Her support against Indian aggression, backed by the Soviet Union, for Pakistan independence and unity was a further implementation of her policy of confrontation with the main enemy, to oppose imperialist aggression and war.
The absence of expressions of sympathy or support for the oppressed people of East Pakistan and of condemnation of Yahya Khan’s genocide was under the given circumstances necessary restraint, as such intervention could readily have given India (and the Soviet Union) just the excuse to widen the war. It does not mean that China condoned the actions taken, nor lack of understanding that the people of Pakistan will themselves make their own internal revolution.

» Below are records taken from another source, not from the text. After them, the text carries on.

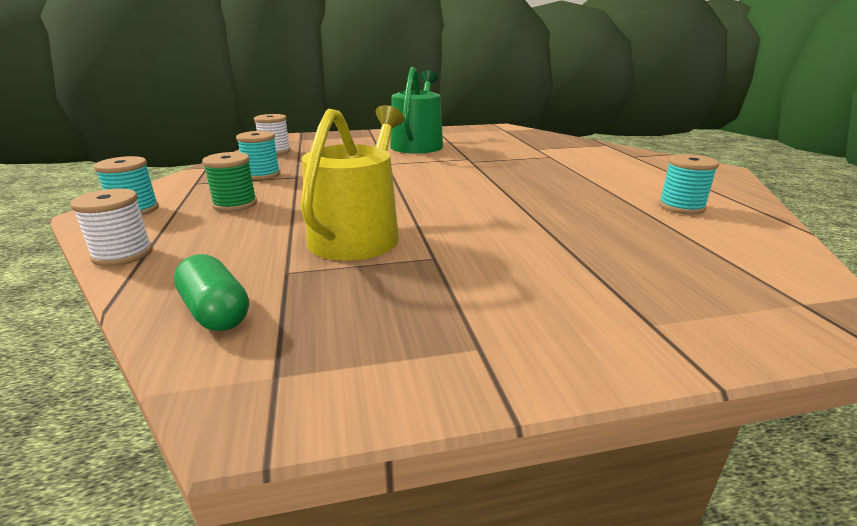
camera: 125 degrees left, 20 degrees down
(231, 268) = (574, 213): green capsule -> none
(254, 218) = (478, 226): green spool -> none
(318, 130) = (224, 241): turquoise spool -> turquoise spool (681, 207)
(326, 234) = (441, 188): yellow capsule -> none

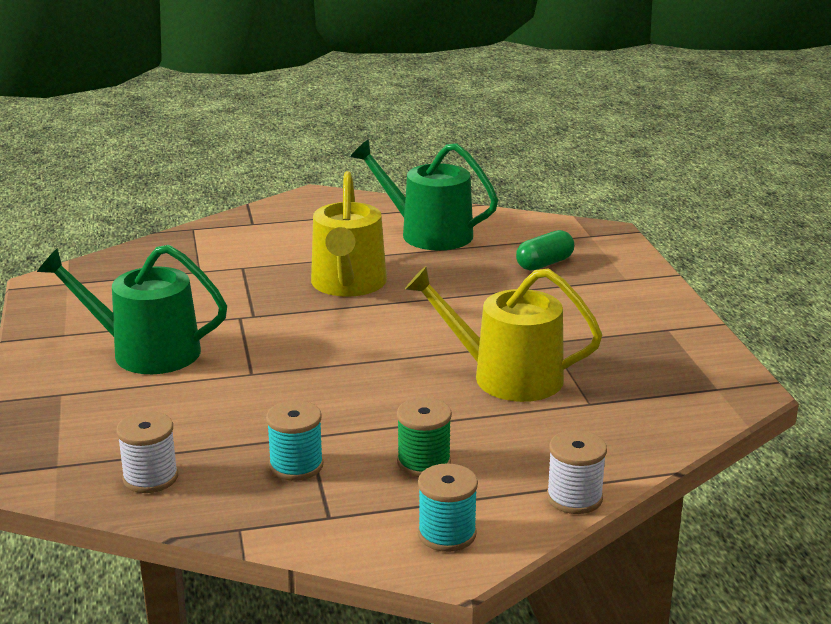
camera: 90 degrees left, 0 degrees up
(216, 312) = (659, 422): green capsule -> green capsule (544, 264)
(537, 181) = (348, 284): none -> yellow watering can
(681, 207) = (428, 233): turquoise spool -> green watering can

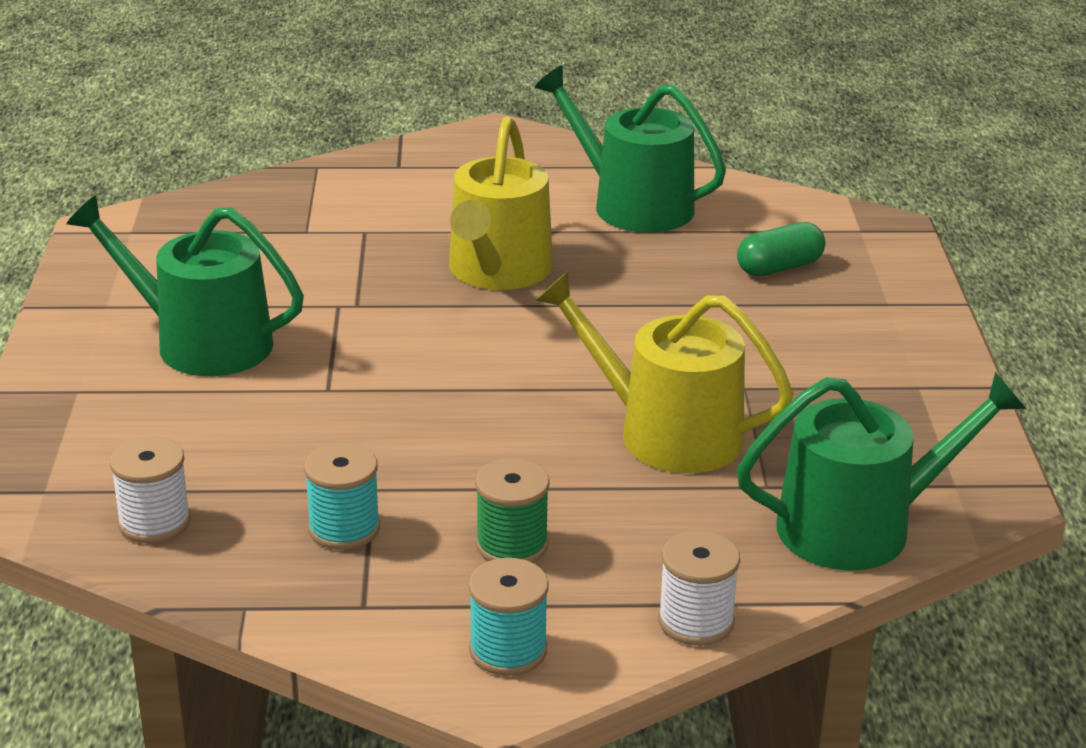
camera: 10 degrees right, 5 degrees up
(663, 422) = (859, 527): none -> green watering can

Moreover, the adventurist actions of the Awami League and their close connections with India have led to the setting up of a regime subservient to imperialism in East Bengal.
In assessing situations it is helpful to recall Lenin’s comment that in revolution twists and turns occur, that come compromises are necessary and correct, and that one would be a charlatan to think there would be no difficulties, problems or contradictions. Peaceful coexistence between countries having different social systems and the practice of proletarian internationalism require dialectical analysis of the overall situation, spotting the main enemy, causing weakening divisions in his camp, and seeking to resolve the main contradiction. Only by using such tactics can the revolutionary movement advance stepby-step.